Miuccia Prada buscou influência na obra do artistas americano Roy Lichtenstein para a coleção Spring Summer 2018, apresentada na Semana de Moda de Milão, na quinta-feira (21). Camisas listradas, blusas e casacos sem manga, shorts e casacos maxi bordados chegam com uma linguagem jovem e perfume 80s.
A silhueta é masculina, incluindo rígidas golas e casacos estruturados. ‘Quando a sociedade descreve uma mulher com um visual forte, ela é chamada de masculina. Por quê? Ela não é masculina! Ela é apenas uma mulher determinada’.
A eclética palheta de cores contrasta o cinza e preto com variações de rosa, azul, vermelho e amarelo.

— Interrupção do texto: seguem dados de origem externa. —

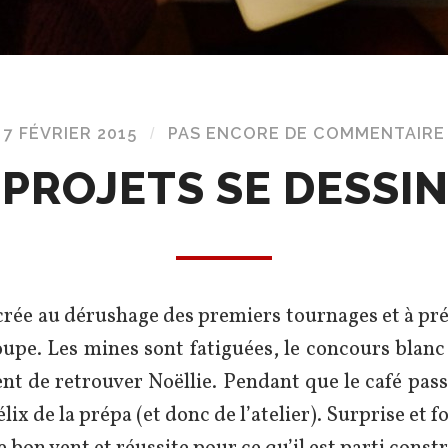
7 FÉVRIER 2015
/
PAS ENCORE DE COMMENTAIRE
 PROJETS SE DESSI
rée au dérushage des premiers tournages et à préc
upe. Les mines sont fatiguées, le concours blan
ent de retrouver Noëllie. Pendant que le café pas
élix de la prépa (et donc de l’atelier). Surprise et f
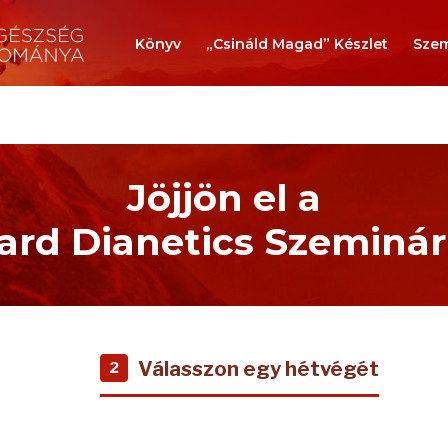
Könyv
„Csináld Magad” Készlet
Szem
Jöjjön el a
rd Dianetics Szeminá
Válasszon egy hétvégét
2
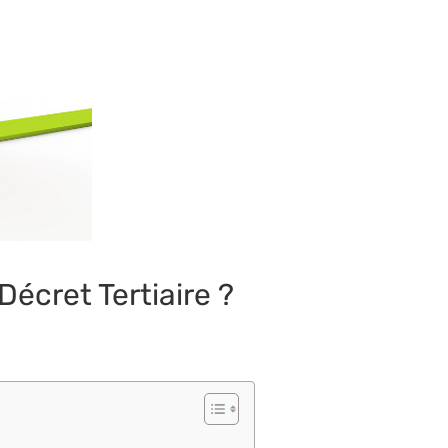
écret Tertiaire ?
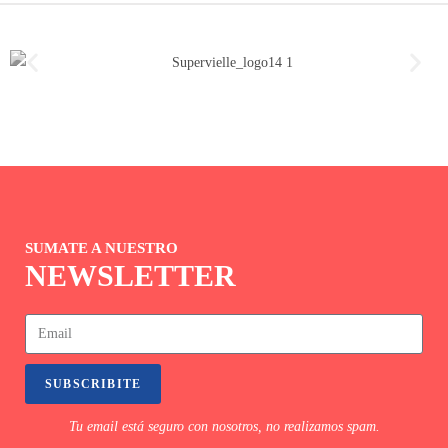
SUMATE A NUESTRO
NEWSLETTER
SUBSCRIBITE
Tu email está seguro con nosotros, no realizamos spam.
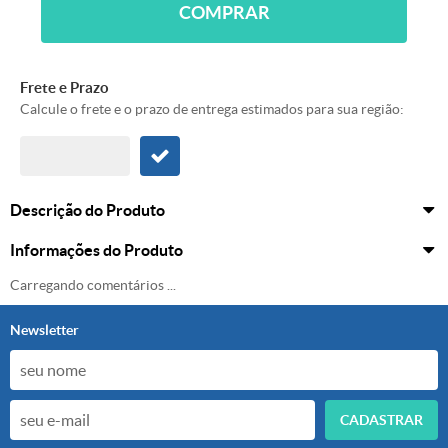
COMPRAR
Frete e Prazo
Calcule o frete e o prazo de entrega estimados para sua região:
Descrição do Produto
Informações do Produto
Carregando comentários ...
Newsletter
CADASTRAR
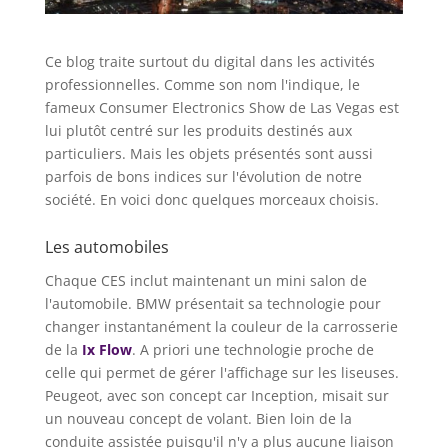
Ce blog traite surtout du digital dans les activités
professionnelles. Comme son nom l'indique, le
fameux Consumer Electronics Show de Las Vegas est
lui plutôt centré sur les produits destinés aux
particuliers. Mais les objets présentés sont aussi
parfois de bons indices sur l'évolution de notre
société. En voici donc quelques morceaux choisis.
Les automobiles
Chaque CES inclut maintenant un mini salon de
l'automobile. BMW présentait sa technologie pour
changer instantanément la couleur de la carrosserie
de la
Ix Flow
. A priori une technologie proche de
celle qui permet de gérer l'affichage sur les liseuses.
Peugeot, avec son concept car Inception, misait sur
un nouveau concept de volant. Bien loin de la
conduite assistée puisqu'il n'y a plus aucune liaison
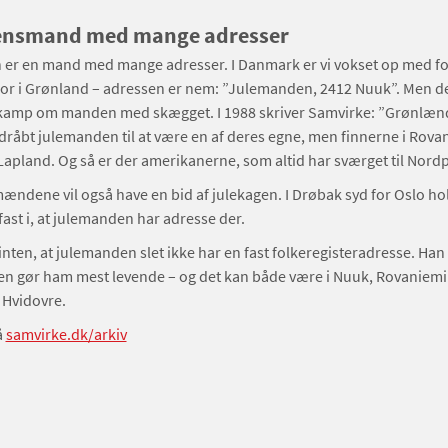
ensmand med mange adresser
er en mand med mange adresser. I Danmark er vi vokset op med for
or i Grønland – adressen er nem: ”Julemanden, 2412 Nuuk”. Men de
kamp om manden med skægget. I 1988 skriver Samvirke: ”Grønlæn
dråbt julemanden til at være en af deres egne, men finnerne i Rovan
 Lapland. Og så er der amerikanerne, som altid har sværget til Nord
ændene vil også have en bid af julekagen. I Drøbak syd for Oslo h
ast i, at julemanden har adresse der.
nten, at julemanden slet ikke har en fast folkeregisteradresse. Han 
en gør ham mest levende – og det kan både være i Nuuk, Rovaniemi 
i Hvidovre.
å
samvirke.dk/arkiv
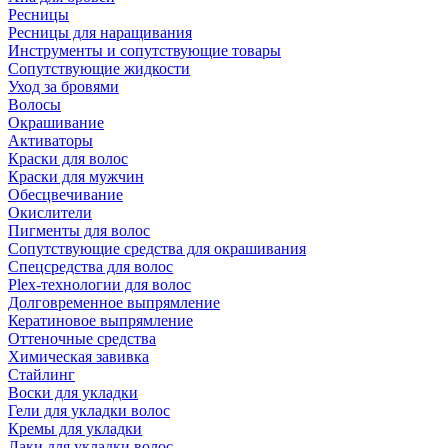
Ресницы
Ресницы для наращивания
Инструменты и сопутствующие товары
Сопутствующие жидкости
Уход за бровями
Волосы
Окрашивание
Активаторы
Краски для волос
Краски для мужчин
Обесцвечивание
Окислители
Пигменты для волос
Сопутствующие средства для окрашивания
Спецсредства для волос
Plex-технологии для волос
Долговременное выпрямление
Кератиновое выпрямление
Оттеночные средства
Химическая завивка
Стайлинг
Воски для укладки
Гели для укладки волос
Кремы для укладки
Лаки для укладки волос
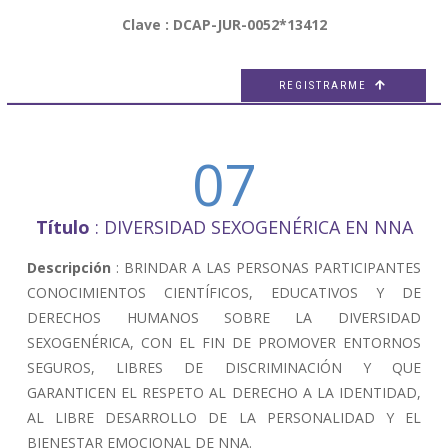
Clave : DCAP-JUR-0052*13412
REGISTRARME

07
Título
: DIVERSIDAD SEXOGENÉRICA EN NNA
Descripción
: BRINDAR A LAS PERSONAS PARTICIPANTES
CONOCIMIENTOS CIENTÍFICOS, EDUCATIVOS Y DE
DERECHOS HUMANOS SOBRE LA DIVERSIDAD
SEXOGENÉRICA, CON EL FIN DE PROMOVER ENTORNOS
SEGUROS, LIBRES DE DISCRIMINACIÓN Y QUE
GARANTICEN EL RESPETO AL DERECHO A LA IDENTIDAD,
AL LIBRE DESARROLLO DE LA PERSONALIDAD Y EL
BIENESTAR EMOCIONAL DE NNA.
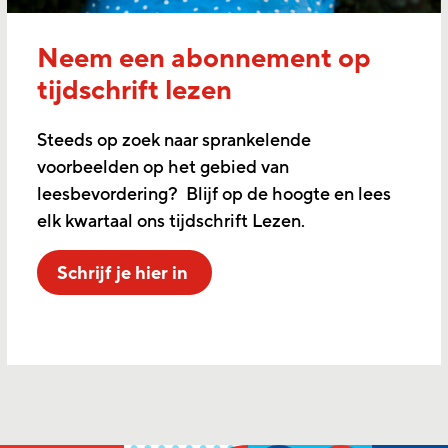
Neem een abonnement op
tijdschrift lezen
Steeds op zoek naar sprankelende
voorbeelden op het gebied van
leesbevordering? Blijf op de hoogte en lees
elk kwartaal ons tijdschrift Lezen.
Schrijf je hier in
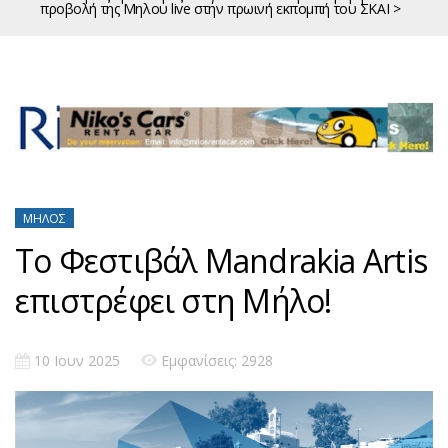
προβολή της Μηλου live στην πρωινή εκπομπή του ΣΚΑΙ >
ΜΉΛΟΣ
Το Φεστιβάλ Mandrakia Artis
επιστρέφει στη Μήλο!
10 Ιουν 2025
Εμφανίσεις: 2928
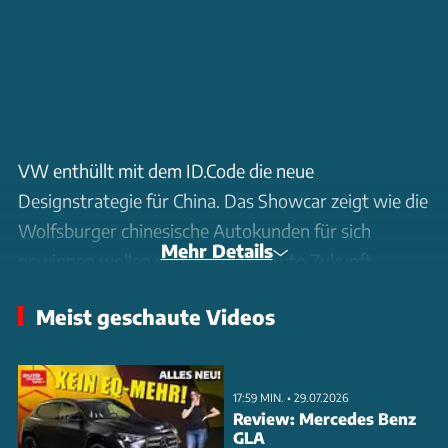
VW enthüllt mit dem ID.Code die neue
Designstrategie für China. Das Showcar zeigt wie die
Wolfsburger chinesische Autokunden für sich
Mehr Details
gewinnen wollen und wie die E-Auto Zukunft
entwickelt "in China, für China" aussieht.
Meist geschaute Videos
17:59 MIN. • 29.07.2026
Review: Mercedes Benz
GLA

Prada Spring Summer 2018 @ Getty Images

Sobre o Artista

Roy Lichtenstein foi um pintor pop norte-americano, conhecido por seus quadrinhos, pintados em enormes telas, onde os textos se integram à pintura. Nascido em Nova York em 1923, na adolescência, frequentava clubes de Jazz, o que o levou a pintar retratos de músicos tocando seus instrumentos. Em 1939 entrou para a Art Students League. No ano seguinte ingressou na Escola de Belas Artes da Ohio State University, em Columbus. Em 1943, Roy foi recrutado para o exército.
Com o fim da Segunda Guerra, em 1945, ele estudou Língua e Civilização Francesa, na Cité Universitaire. De volta a Ohio, concluiu os estudos universitários e foi contratado como instrutor de artes em Cleveland.
Começou a criar pinturas abstrata, baseadas em paisagens e em natureza morta. Posteriormente trabalhou como decorador de interiores e designer gráfico. Também retornou ao cargo de professor de arte.

Roy Lichtenstein – Menina com laço no cabelo, c.1965 @ Reprodução

Depois de participar de diversas exposições coletivas, em 1951, fez sua primeira individual na Carlebach Gallery, em Nova York. Pouco a pouco, ele integrou os títulos de seus quadros à própria pintura. Em 1956, criou uma litografia humorística de uma nota de dez dólares (The Dollar Bill) – é considerada sua primeira obra Pop Art.
Imitando o trabalho do cartum, usou a história em quadrinhos e o texto para dar voz às suas personagens. Um dos temas preferidos foram cenas de guerra. Explorou o azul, o vermelho e o amarelo, ou apenas uma ou duas cores para melhor imitar a impressão. Nesse mesmo ano, apresentou seus trabalhos na Leo Castelli Gallery, em Nova York.
A partir desse momento, Roy Lichtenstein tornou-se um sucesso, recebendo encomendas e exponde em diversos locais, chegando a Paris, em 1963. Criou diversas séries temáticas: as pin-ups, as mulheres que gritam ou choram, as cenas de guerra, as paisagens desoladas, a bola de golfe, a arquitetura antiga e as explosões. É dessa época: “Look Mickey” (1961), “Golf Ball” (1962), “Crak!” (1963), “Crying Girl” (1964), “The Melody Haunts My Reverie” (1965), entre outros.
Teve seus trabalhos expostos no Cleveland Museum of Art, em 1966, no Passadena Art Museum, em 1967, percorreu diversos países. Em 1969, o Guggenheim Museum de Nova York organizou uma retrospectiva de seu trabalho, que depois, percorreu quatro museus americanos.
Em 1970, Lichtenstein abriu um atelier em Southampton, em Nova Jersey, onde se dedicou a produção de grandes murais, entre eles, o mural da Universidade de Medicina de Düsseldorf, na Alemanha. Em 1979, foi eleito membro da Academia Americana e Instituto das Artes e Letras.
Em 1993, Roy Lichtensten apresentou uma grande exposição retrospectiva no Guggenheim Museum, em Nova York, que percorreu Los Angeles, Montreal, Munique, Hamburgo, Bruxelas e Columbus, sendo encerrada em 1996.
Roy Lichtensten faleceu em Nova York, no dia 29 de setembro de 1997.